### ИСХОДНЫЙ ФРАГМЕНТ
■ ■ ■ ■

Еще десять лет назад имя Алексея Мельницкого не было известно практически никому в том мире, где профессионально занимаются или интересуются холодным оружием. А в феврале 2004 года на выставке «Клинок» его лапландский нож с длиной лезвия 20 см взял первое место на традиционном конкурсе по рубке канатов. Сегодня таких конкурсов, как говорила Дона Роза, «…и не сосчитаешь!». Только дипломов Первой степени с десяток. Как говорится, откуда что взялось? Тем более, что Алексей, не мальчик уже. Не «в стол» же он раньше творил свои ножи? В общем, имеет смысл познакомиться с Алексеем поближе.
Герой одного из ранних рассказов Михаила Булгакова недоумевал: «Почему у нас творческими, людьми искусства считаются писатели, живописцы, композиторы и даже актеры? По-моему, для того, чтобы сварить хороший борщ, нужно не меньше таланта и вдохновения, чем для написания картины или сочинения какого-нибудь ноктюрна. Творец, художник, человек искусства, это тот, чье произведение восхищает, от которого невозможно оторваться в прямом и переносном смысле».
Все это в полной мере можно отнести к людям, которые делают ножи. Хорошие ножи. Их не хочется выпускать из рук, настолько естественно и приятно ложится в ладонь рукоятка, словно некое гармоничное продолжение этой конечности. Созерцание клинка будит первобытные охотничьи инстинкты, а заодно и желание, если не купить, то хотя бы украсть. Потому что первобытному человеку без такого ножа никак не выжить. Всякие навороченные, украшенные насечками, черненные, травленные ножи – это для коллекционеров и созерцателей. Простой, лаконичный и функциональный, а это, прежде всего, финский нож – это для мужиков, для добытчиков и созидателей. Но никак нельзя сказать, что финский нож не красив. Он прекрасен! Только особой, утилитарной, неброской красотой. Только скандинавы с их изысканно-бедной природой и многовековой борьбой за выживание могли придумать именно такую – полезную, оправданную красоту. Как раз финские ножи больше всего нравятся Алексею Мельницкому. Вот их он и делает.

■ ■ ■ ■

Выдержки из набора данных:
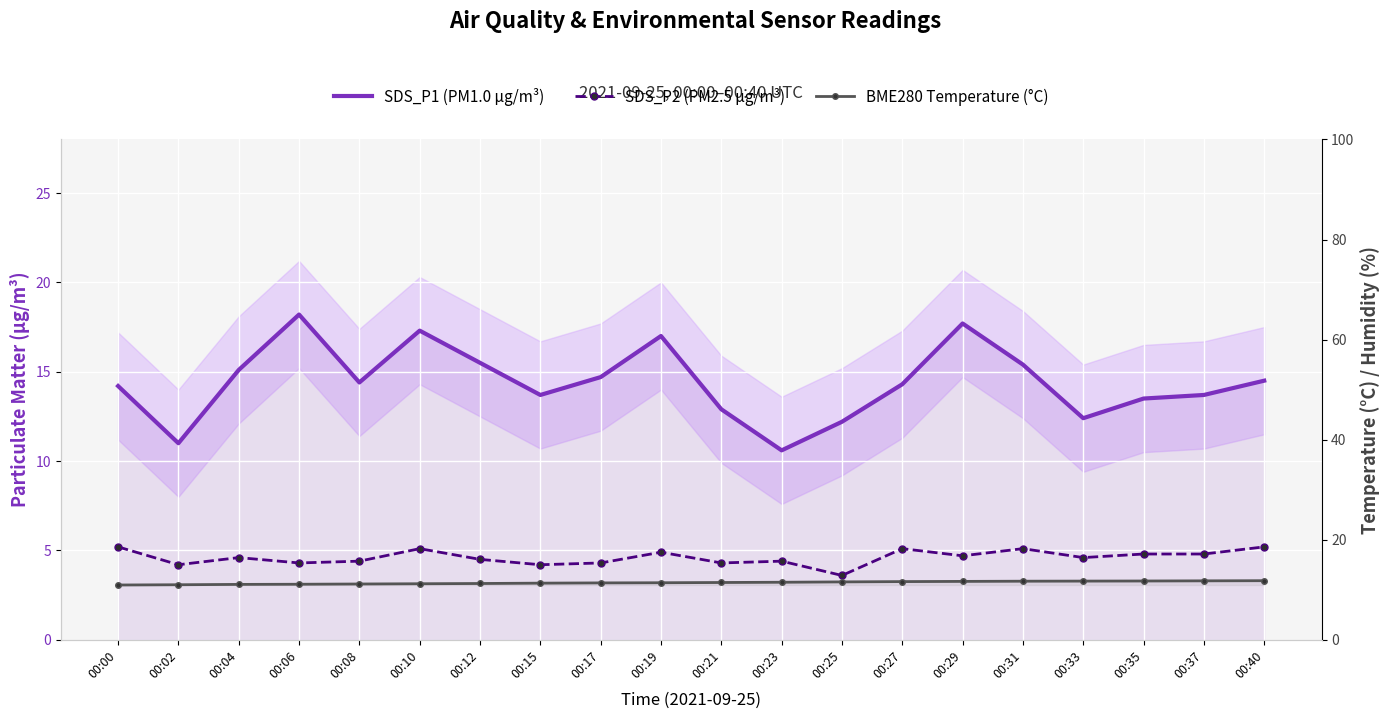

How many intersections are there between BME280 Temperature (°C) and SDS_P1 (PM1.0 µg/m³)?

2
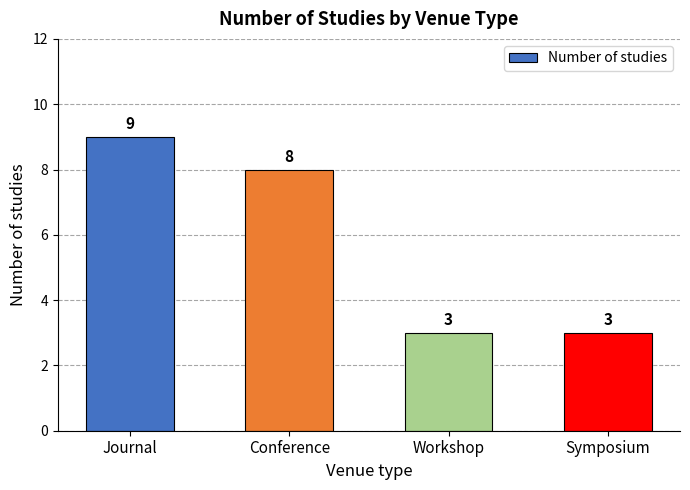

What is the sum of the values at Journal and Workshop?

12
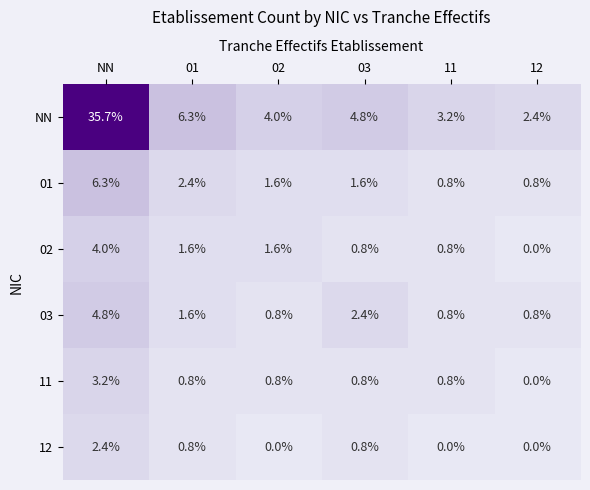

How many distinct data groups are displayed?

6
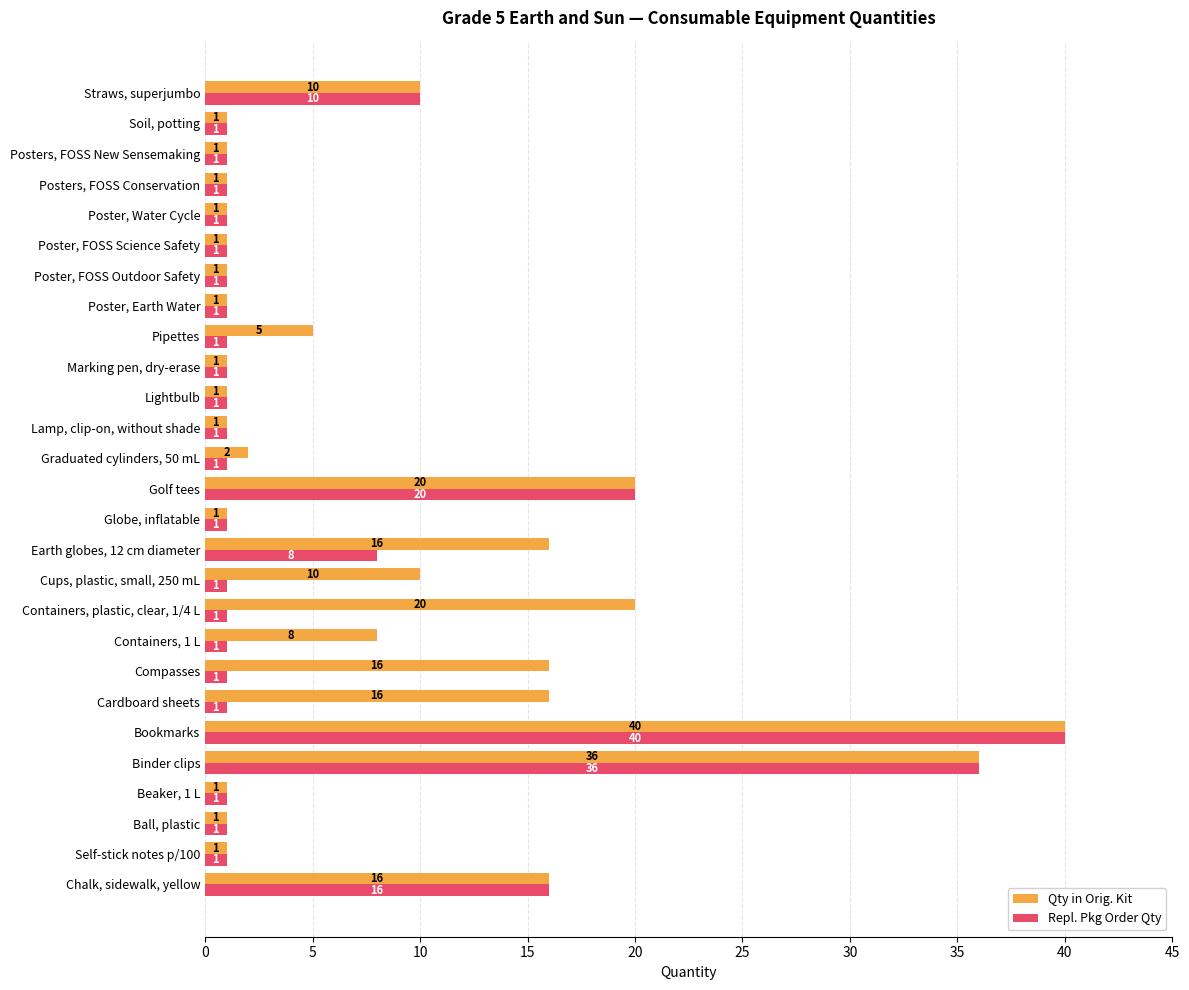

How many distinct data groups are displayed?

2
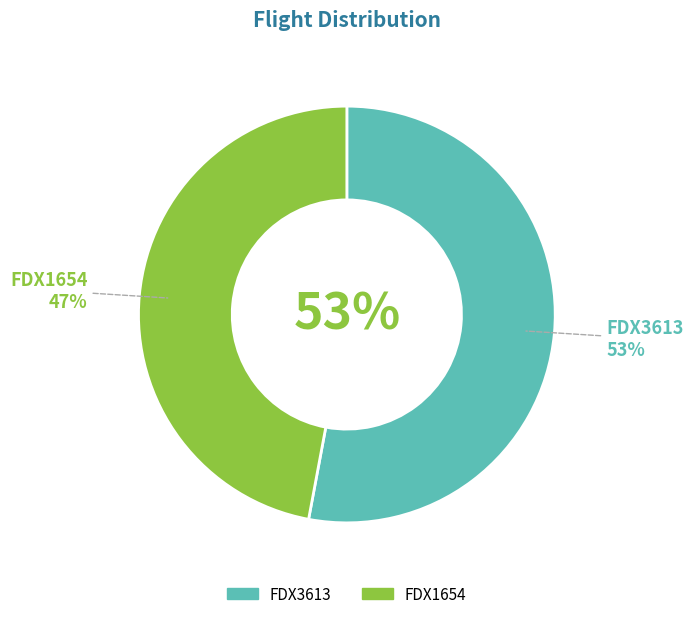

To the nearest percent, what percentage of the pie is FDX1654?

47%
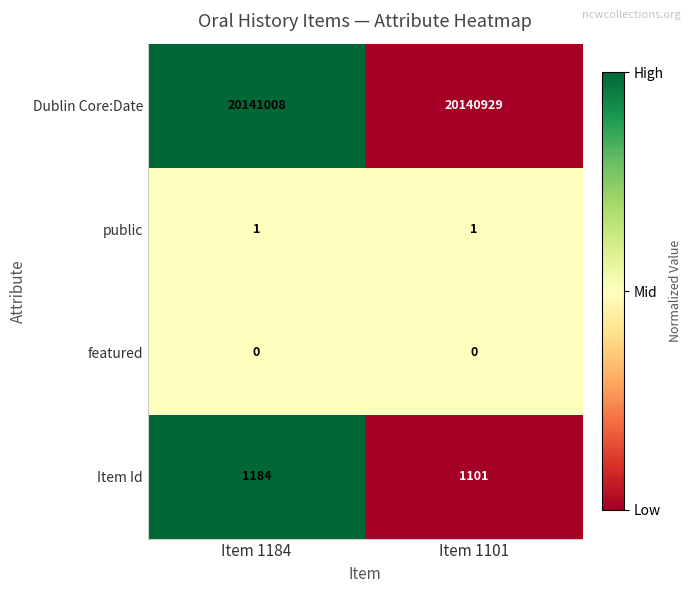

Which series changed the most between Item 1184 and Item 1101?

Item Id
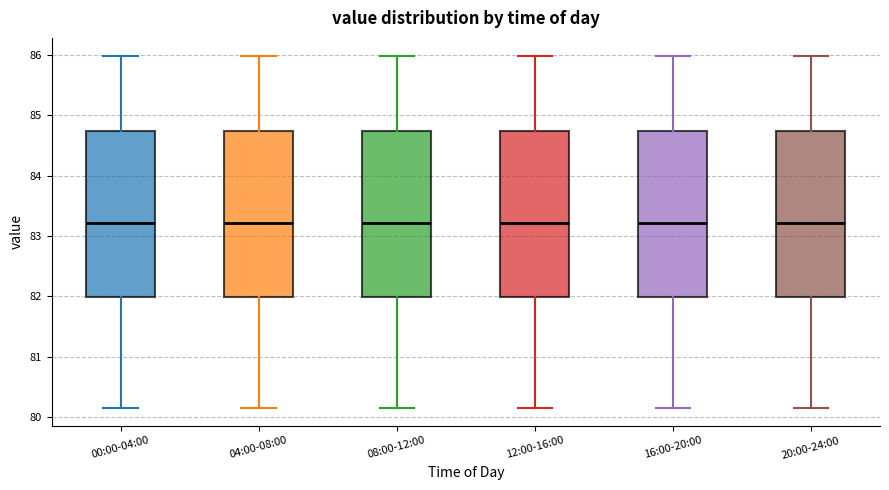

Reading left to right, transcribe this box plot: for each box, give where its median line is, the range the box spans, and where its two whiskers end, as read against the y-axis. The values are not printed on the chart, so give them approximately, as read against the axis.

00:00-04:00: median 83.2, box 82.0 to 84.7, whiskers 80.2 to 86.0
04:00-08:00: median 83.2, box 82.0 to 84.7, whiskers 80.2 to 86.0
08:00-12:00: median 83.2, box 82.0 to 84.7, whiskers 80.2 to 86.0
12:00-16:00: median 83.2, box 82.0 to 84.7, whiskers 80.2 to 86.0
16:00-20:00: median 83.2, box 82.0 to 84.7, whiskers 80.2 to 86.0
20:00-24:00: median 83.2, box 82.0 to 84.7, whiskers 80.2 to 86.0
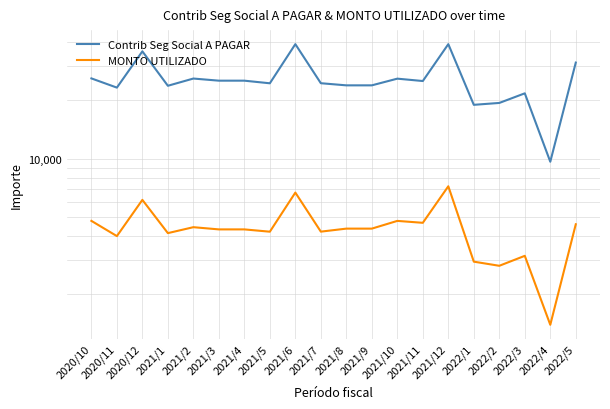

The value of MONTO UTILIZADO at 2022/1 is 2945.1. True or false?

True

■ ■ ■ ■

### ЗАДАНИЯ
1: Ответьте на вопросы по очерку о ножах Алексея Мельницкого:
(a) В каком месяце и году лапландский нож Алексея занял первое место на выставке «Клинок»?
(b) Из рассказа какого писателя взяты слова героя о борще и таланте?
(c) Какие ножи больше всего нравятся Алексею Мельницкому?
2: Верните в неизменном виде строки записей от строки, содержащей «The value of», до конца записей включительно.
Очерк и записи никак между собой не связаны.

### ОТВЕТЫ
1:
(a) В феврале 2004 года.
(b) Из раннего рассказа Михаила Булгакова.
(c) Финские ножи.

2:
The value of MONTO UTILIZADO at 2022/1 is 2945.1. True or false?

True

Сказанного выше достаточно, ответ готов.